Try it: Only the pictures should be dropped; copy the rest of the entries exactly.

(Source texts of formatted documents)
*** Begin section ***

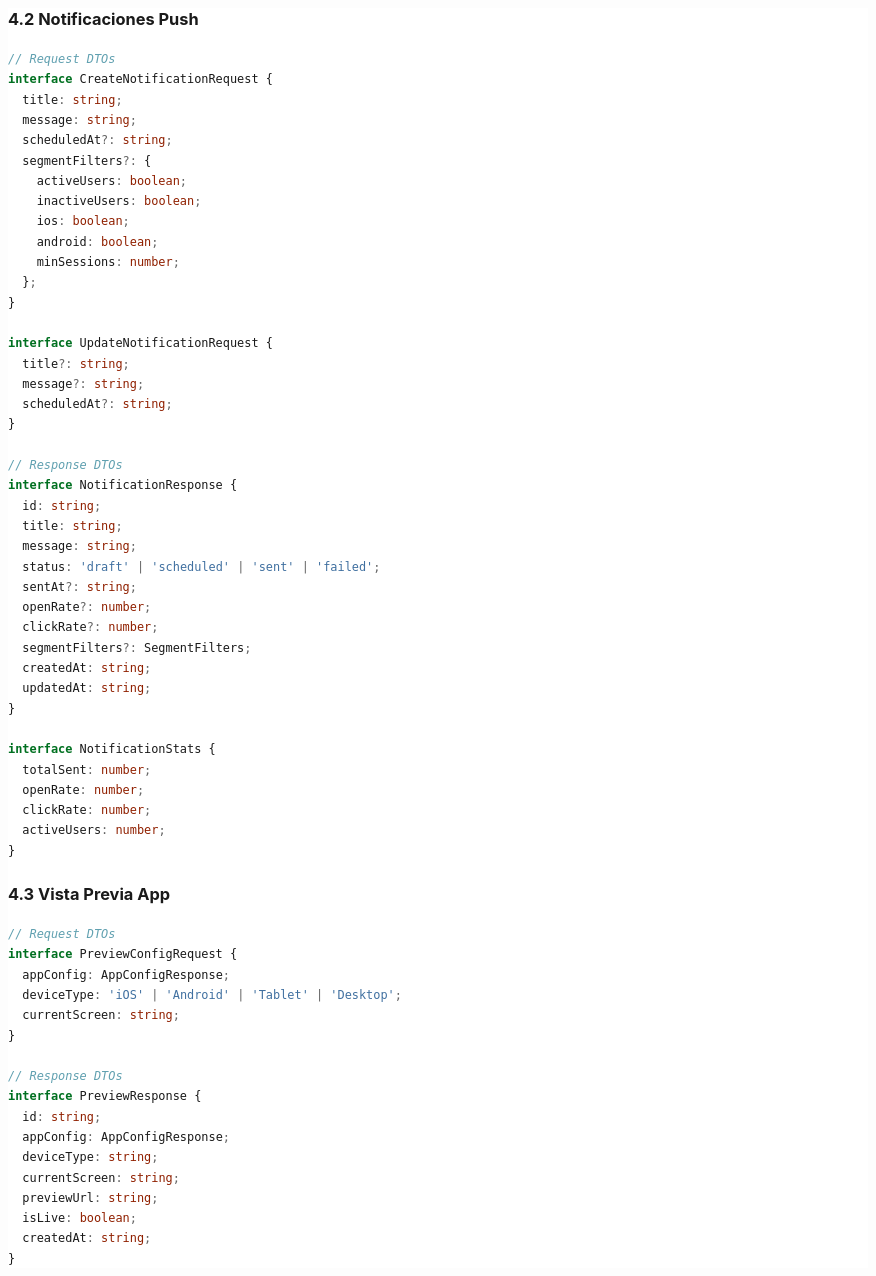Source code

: ### 4.2 Notificaciones Push
```typescript
// Request DTOs
interface CreateNotificationRequest {
  title: string;
  message: string;
  scheduledAt?: string;
  segmentFilters?: {
    activeUsers: boolean;
    inactiveUsers: boolean;
    ios: boolean;
    android: boolean;
    minSessions: number;
  };
}

interface UpdateNotificationRequest {
  title?: string;
  message?: string;
  scheduledAt?: string;
}

// Response DTOs
interface NotificationResponse {
  id: string;
  title: string;
  message: string;
  status: 'draft' | 'scheduled' | 'sent' | 'failed';
  sentAt?: string;
  openRate?: number;
  clickRate?: number;
  segmentFilters?: SegmentFilters;
  createdAt: string;
  updatedAt: string;
}

interface NotificationStats {
  totalSent: number;
  openRate: number;
  clickRate: number;
  activeUsers: number;
}
```

### 4.3 Vista Previa App
```typescript
// Request DTOs
interface PreviewConfigRequest {
  appConfig: AppConfigResponse;
  deviceType: 'iOS' | 'Android' | 'Tablet' | 'Desktop';
  currentScreen: string;
}

// Response DTOs
interface PreviewResponse {
  id: string;
  appConfig: AppConfigResponse;
  deviceType: string;
  currentScreen: string;
  previewUrl: string;
  isLive: boolean;
  createdAt: string;
}
```
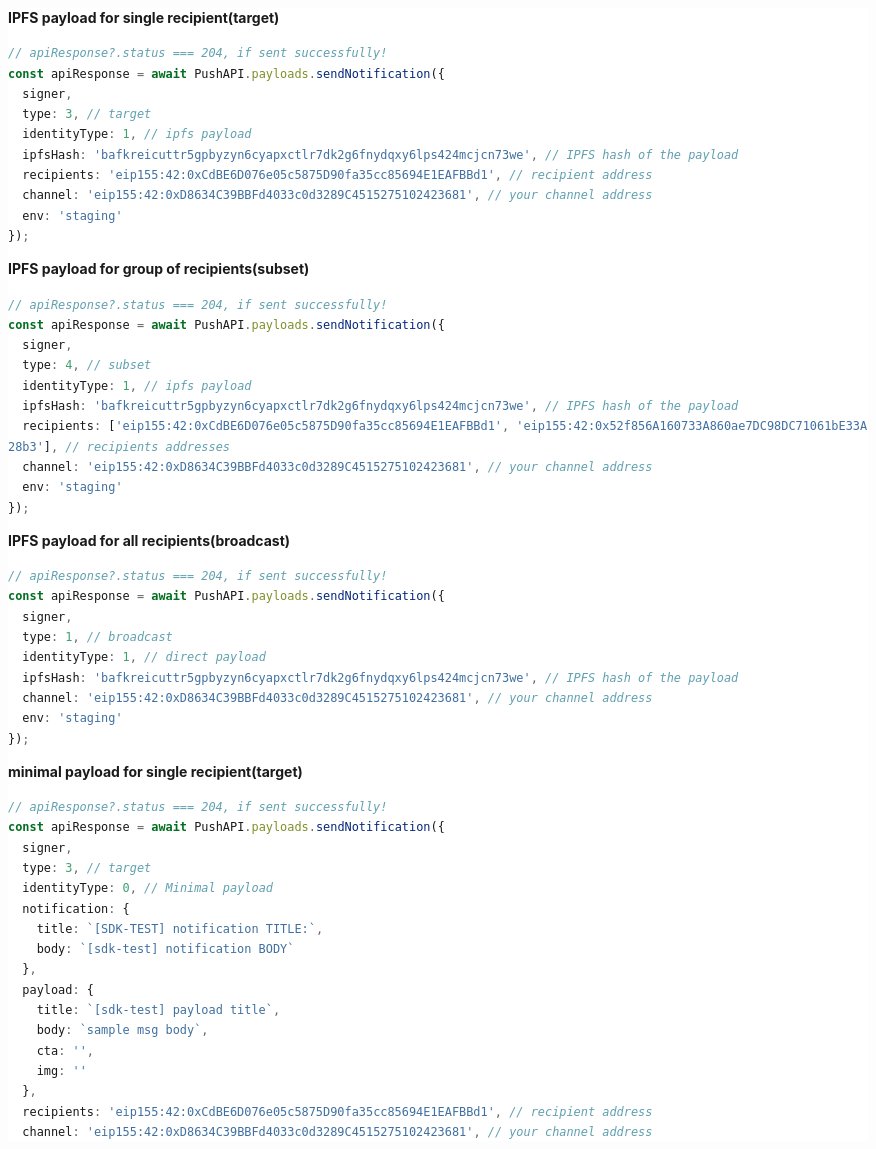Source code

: **IPFS payload for single recipient(target)**

```typescript
// apiResponse?.status === 204, if sent successfully!
const apiResponse = await PushAPI.payloads.sendNotification({
  signer,
  type: 3, // target
  identityType: 1, // ipfs payload
  ipfsHash: 'bafkreicuttr5gpbyzyn6cyapxctlr7dk2g6fnydqxy6lps424mcjcn73we', // IPFS hash of the payload
  recipients: 'eip155:42:0xCdBE6D076e05c5875D90fa35cc85694E1EAFBBd1', // recipient address
  channel: 'eip155:42:0xD8634C39BBFd4033c0d3289C4515275102423681', // your channel address
  env: 'staging'
});
```

**IPFS payload for group of recipients(subset)**

```typescript
// apiResponse?.status === 204, if sent successfully!
const apiResponse = await PushAPI.payloads.sendNotification({
  signer,
  type: 4, // subset
  identityType: 1, // ipfs payload
  ipfsHash: 'bafkreicuttr5gpbyzyn6cyapxctlr7dk2g6fnydqxy6lps424mcjcn73we', // IPFS hash of the payload
  recipients: ['eip155:42:0xCdBE6D076e05c5875D90fa35cc85694E1EAFBBd1', 'eip155:42:0x52f856A160733A860ae7DC98DC71061bE33A28b3'], // recipients addresses
  channel: 'eip155:42:0xD8634C39BBFd4033c0d3289C4515275102423681', // your channel address
  env: 'staging'
});
```

**IPFS payload for all recipients(broadcast)**

```typescript
// apiResponse?.status === 204, if sent successfully!
const apiResponse = await PushAPI.payloads.sendNotification({
  signer,
  type: 1, // broadcast
  identityType: 1, // direct payload
  ipfsHash: 'bafkreicuttr5gpbyzyn6cyapxctlr7dk2g6fnydqxy6lps424mcjcn73we', // IPFS hash of the payload
  channel: 'eip155:42:0xD8634C39BBFd4033c0d3289C4515275102423681', // your channel address
  env: 'staging'
});
```

**minimal payload for single recipient(target)**

```typescript
// apiResponse?.status === 204, if sent successfully!
const apiResponse = await PushAPI.payloads.sendNotification({
  signer,
  type: 3, // target
  identityType: 0, // Minimal payload
  notification: {
    title: `[SDK-TEST] notification TITLE:`,
    body: `[sdk-test] notification BODY`
  },
  payload: {
    title: `[sdk-test] payload title`,
    body: `sample msg body`,
    cta: '',
    img: ''
  },
  recipients: 'eip155:42:0xCdBE6D076e05c5875D90fa35cc85694E1EAFBBd1', // recipient address
  channel: 'eip155:42:0xD8634C39BBFd4033c0d3289C4515275102423681', // your channel address
```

*** End section ***

Written response:
Source code

: ### 4.2 Notificaciones Push
```typescript
// Request DTOs
interface CreateNotificationRequest {
  title: string;
  message: string;
  scheduledAt?: string;
  segmentFilters?: {
    activeUsers: boolean;
    inactiveUsers: boolean;
    ios: boolean;
    android: boolean;
    minSessions: number;
  };
}

interface UpdateNotificationRequest {
  title?: string;
  message?: string;
  scheduledAt?: string;
}

// Response DTOs
interface NotificationResponse {
  id: string;
  title: string;
  message: string;
  status: 'draft' | 'scheduled' | 'sent' | 'failed';
  sentAt?: string;
  openRate?: number;
  clickRate?: number;
  segmentFilters?: SegmentFilters;
  createdAt: string;
  updatedAt: string;
}

interface NotificationStats {
  totalSent: number;
  openRate: number;
  clickRate: number;
  activeUsers: number;
}
```

### 4.3 Vista Previa App
```typescript
// Request DTOs
interface PreviewConfigRequest {
  appConfig: AppConfigResponse;
  deviceType: 'iOS' | 'Android' | 'Tablet' | 'Desktop';
  currentScreen: string;
}

// Response DTOs
interface PreviewResponse {
  id: string;
  appConfig: AppConfigResponse;
  deviceType: string;
  currentScreen: string;
  previewUrl: string;
  isLive: boolean;
  createdAt: string;
}
```
Source code

: **IPFS payload for single recipient(target)**

```typescript
// apiResponse?.status === 204, if sent successfully!
const apiResponse = await PushAPI.payloads.sendNotification({
  signer,
  type: 3, // target
  identityType: 1, // ipfs payload
  ipfsHash: 'bafkreicuttr5gpbyzyn6cyapxctlr7dk2g6fnydqxy6lps424mcjcn73we', // IPFS hash of the payload
  recipients: 'eip155:42:0xCdBE6D076e05c5875D90fa35cc85694E1EAFBBd1', // recipient address
  channel: 'eip155:42:0xD8634C39BBFd4033c0d3289C4515275102423681', // your channel address
  env: 'staging'
});
```

**IPFS payload for group of recipients(subset)**

```typescript
// apiResponse?.status === 204, if sent successfully!
const apiResponse = await PushAPI.payloads.sendNotification({
  signer,
  type: 4, // subset
  identityType: 1, // ipfs payload
  ipfsHash: 'bafkreicuttr5gpbyzyn6cyapxctlr7dk2g6fnydqxy6lps424mcjcn73we', // IPFS hash of the payload
  recipients: ['eip155:42:0xCdBE6D076e05c5875D90fa35cc85694E1EAFBBd1', 'eip155:42:0x52f856A160733A860ae7DC98DC71061bE33A28b3'], // recipients addresses
  channel: 'eip155:42:0xD8634C39BBFd4033c0d3289C4515275102423681', // your channel address
  env: 'staging'
});
```

**IPFS payload for all recipients(broadcast)**

```typescript
// apiResponse?.status === 204, if sent successfully!
const apiResponse = await PushAPI.payloads.sendNotification({
  signer,
  type: 1, // broadcast
  identityType: 1, // direct payload
  ipfsHash: 'bafkreicuttr5gpbyzyn6cyapxctlr7dk2g6fnydqxy6lps424mcjcn73we', // IPFS hash of the payload
  channel: 'eip155:42:0xD8634C39BBFd4033c0d3289C4515275102423681', // your channel address
  env: 'staging'
});
```

**minimal payload for single recipient(target)**

```typescript
// apiResponse?.status === 204, if sent successfully!
const apiResponse = await PushAPI.payloads.sendNotification({
  signer,
  type: 3, // target
  identityType: 0, // Minimal payload
  notification: {
    title: `[SDK-TEST] notification TITLE:`,
    body: `[sdk-test] notification BODY`
  },
  payload: {
    title: `[sdk-test] payload title`,
    body: `sample msg body`,
    cta: '',
    img: ''
  },
  recipients: 'eip155:42:0xCdBE6D076e05c5875D90fa35cc85694E1EAFBBd1', // recipient address
  channel: 'eip155:42:0xD8634C39BBFd4033c0d3289C4515275102423681', // your channel address
```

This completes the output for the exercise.